The underground railroad that crisscrosses the United States, connecting the apartments and rehearsal spaces and basement studios of indie musicians who seem to make a living out of thin air, has created its own social dynamic. It seems naive to talk about "scenes" in terms of single cities, like Austin or Chapel Hill (the current fave rave is Omaha), because the scenes are as fluid and overlapping as the music.
Singer-songwriter Tara Jane O'Neil emerged from the close-knit, lo-fi avant-garde of the Louisville, Ky., underground, whose most famous product, the "ugly rock" band Slint, contributed a lot of ideas (as well as a few members) to the Chicago post-rock movement led by Tortoise and Gastr Del Sol. In the early '90s, O'Neil played bass in Rodan, a highly regarded Slint acolyte unit which itself splintered into various projects, each with its own sonic agenda. O'Neil's personal vector led to New York, where she teamed with like-minded miniaturists in a number of marginal groups.
By the time she released her second solo album, "In the Sun Lines," last year, O'Neil was a seasoned traveler on the railroad. Along the way, the free-noise aesthetic she developed with Rodan had been leavened by the blanched acoustic folk that swept the Northeast in the mid-'90s. The record contains real songs that often channel recognizable forms (bossa nova, murder ballads, soft pop) but never turn out the way you expect them to. Her constructivist approach is geared toward mood rather than meaning, and despite the cut-rate trappings, the album contains the kind of rich, emotionally wet music that's made Arab Strap the darlings of the eternally pessimistic.
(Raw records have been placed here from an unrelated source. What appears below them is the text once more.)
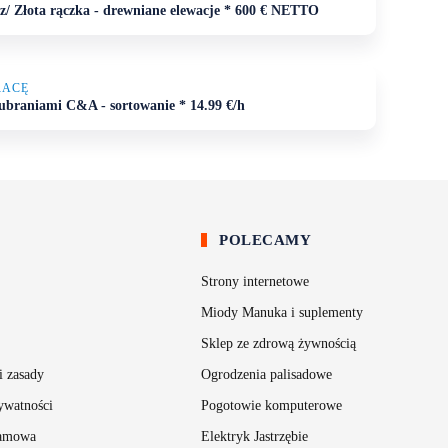
z/ Złota rączka - drewniane elewacje * 600 € NETTO
RACĘ
ubraniami C&A - sortowanie * 14.99 €/h
S
POLECAMY
Strony internetowe
Miody Manuka i suplementy
Sklep ze zdrową żywnością
i zasady
Ogrodzenia palisadowe
ywatności
Pogotowie komputerowe
lamowa
Elektryk Jastrzębie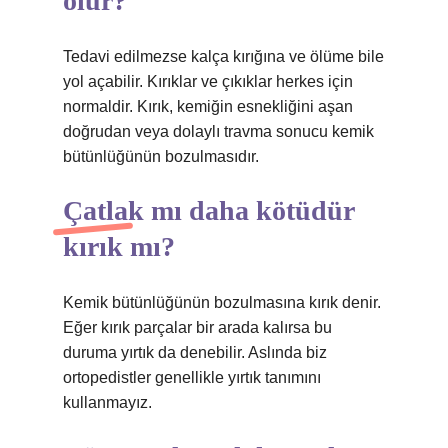
olur?
Tedavi edilmezse kalça kırığına ve ölüme bile
yol açabilir. Kırıklar ve çıkıklar herkes için
normaldir. Kırık, kemiğin esnekliğini aşan
doğrudan veya dolaylı travma sonucu kemik
bütünlüğünün bozulmasıdır.
Çatlak mı daha kötüdür
kırık mı?
Kemik bütünlüğünün bozulmasına kırık denir.
Eğer kırık parçalar bir arada kalırsa bu
duruma yırtık da denebilir. Aslında biz
ortopedistler genellikle yırtık tanımını
kullanmayız.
Recently, O'Neil teamed with Daniel Littleton, leader of the Brooklyn-based chamber-rock band Ida, for an album of mesmerizing minimalist instrumentals called, appropriately, "Music for a Meteor Shower." Like O'Neil's, Littleton's songs seem built rather than written, though he's more tolerant of traditional melodies and his lyrics are as comfortable on the page as they are coming out of his mouth.
Performing as a duo and separately, these two may prove to be a dangerous combination for borderline suicides, but as regular riders of the underground rails, they've used their experience and open minds to create original and compelling music. Hop aboard, and watch your step.